If it does, the upshot could further curtail fair use in circumstances where it’s already constrained, tilting the balance of copyright further in favor of control by entertainment industries and against authors, the First Amendment, and the public interest.
The idea that “fair use presumes good faith and fair dealing” has a seemingly strong pedigree, with an endorsement from the Supreme Court in Harper & Row v. Nation, a case where the Court denied fair use in part because the user (The Nation magazine) had “scooped” the copyright holder by publishing key revelations from a forthcoming book before its release date, relying on a “purloined” copy of the manuscript.
That pedigree is demolished in “Bad Faith and Fair Use,” by Simon Frankel and Matt Kellogg, which shows methodically how every source of authority for a “good faith” requirement quoted in the Harper opinion is either misconstrued or is itself without any basis in the law or history of copyright. The Harper court was simply wrong on the law. The article also explains how the Supreme Court’s subsequent fair use opinion in Campbell v. Acuff-Rose could be read to roll back Harper’s mistake at least partially, but bemoans that the Campbell court mostly dodged the issue.
Frankel and Kellogg also give a series of compelling policy arguments for keeping questions of “good faith,” including questions about how the user accessed the work they used, out of the fair use calculus:
The bad faith inquiry does not serve the central goal of copyright — to increase public access to new works — and in fact does much to impede this goal. It also needlessly confuses fair use with other areas of law, makes copyright litigation more costly and less predictable, and undermines copyright’s built-in First Amendment protections.
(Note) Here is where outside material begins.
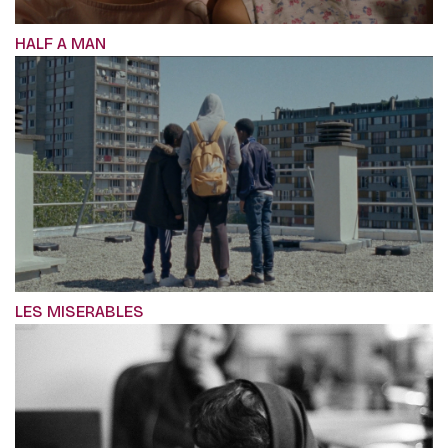
HALF A MAN
LES MISERABLES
If you’re interested in this general question, it’s a must-read article.
Another must-read is Michael Carroll’s Copyright and the Progress of Science: Why Text and Data Mining Is Lawful. In addition to giving a detailed treatment of the fair use analysis of text and data-mining, Carroll applies the arguments in Frankel & Kellog’s piece directly to using a collection like Sci-Hub for computer analysis.
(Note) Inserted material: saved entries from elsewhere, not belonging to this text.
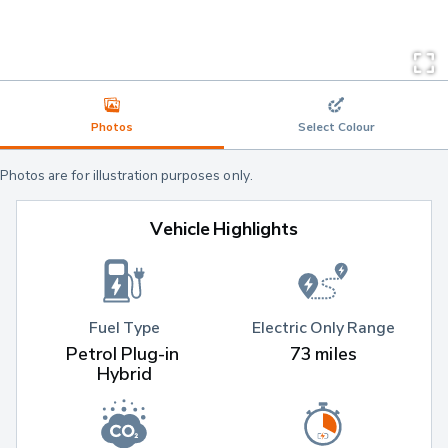
Photos
Select Colour
Photos are for illustration purposes only.
Vehicle Highlights
Fuel Type
Electric Only Range
Petrol Plug-in 
73 miles
Hybrid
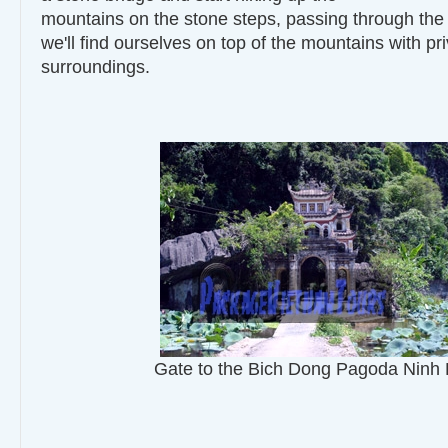
mountains on the stone steps, passing through the
we'll find ourselves on top of the mountains with pr
surroundings.
Gate to the Bich Dong Pagoda Ninh 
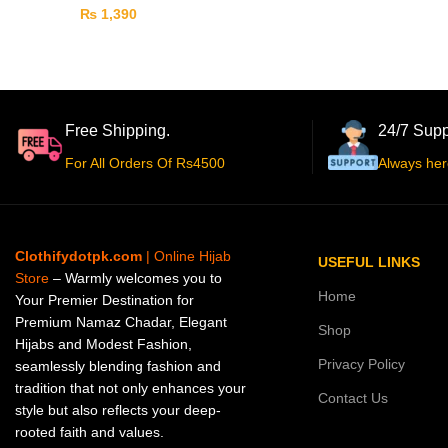
₨
1,390
Free Shipping.
24/7 Supp
For All Orders Of Rs4500
Always her
Clothifydotpk.com
| Online Hijab
USEFUL LINKS
Store
– Warmly welcomes you to
Home
Your Premier Destination for
Premium Namaz Chadar, Elegant
Shop
Hijabs and Modest Fashion,
Privacy Policy
seamlessly blending fashion and
tradition that not only enhances your
Contact Us
style but also reflects your deep-
rooted faith and values.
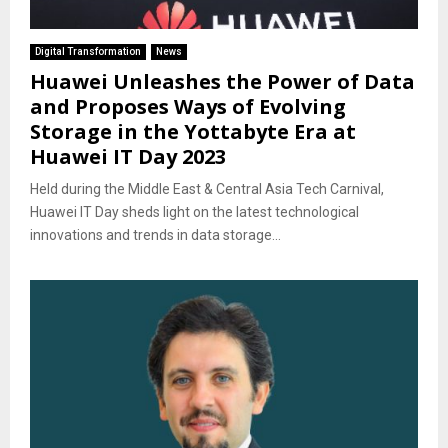
Digital Transformation
News
Huawei Unleashes the Power of Data
and Proposes Ways of Evolving
Storage in the Yottabyte Era at
Huawei IT Day 2023
Held during the Middle East & Central Asia Tech Carnival,
Huawei IT Day sheds light on the latest technological
innovations and trends in data storage...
To Frankel & Kellogg and Carrol’s work, I want to add an additional policy concern grounded in the emerging reality of 21st Century media distribution: copyright holders already exercise unprecedented non-copyright control over lawful access to their works.
As Aaron Perzanowski and Jason Schultz show at length in The End of Ownership, and public libraries have experienced in the broken market for ebooks, digital rentals and walled gardens are replacing old-fashioned ownership of copies, threatening the balance established by copyright. What the public can do with culture is increasingly dictated by vendors who can use technology and contracts to achieve what copyright expressly (and intentionally) does not: near total control over uses that benefit the public and do no harm to creativity.
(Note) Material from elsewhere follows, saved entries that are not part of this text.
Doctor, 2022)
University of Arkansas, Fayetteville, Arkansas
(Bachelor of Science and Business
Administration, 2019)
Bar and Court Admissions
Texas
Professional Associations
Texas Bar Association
The law gives copyright holders a panoply of remedies in cases where licenses are breached or digital protections circumvented. Those who break DRM (beyond what’s allowed by current DMCA rules) and breach licenses can be held directly liable for potentially significant damages, and varieties of secondary liability may attach to those who participate culpably in these actions. Fair use is not generally a defense to these claims (and is therefore already substantially diminished by them).
To treat a dataset’s origin as a barrier to fair use by third-parties who are not themselves guilty of breaching a license or circumventing a digital lock, or even to give it significant weight as a factor in the fair use calculus, would be a further blow to the public interest in the copyright system. Copyright grants rights holders private control to a certain extent in order to encourage creativity, but it limits that control in the public interest. Turning one-sided contracts and technical protections into fair use nullifiers against the whole world (rather than just against licensees and circumventors) would enable copyright holders to exert even more control, even in situations where the public would be better-served by fair use.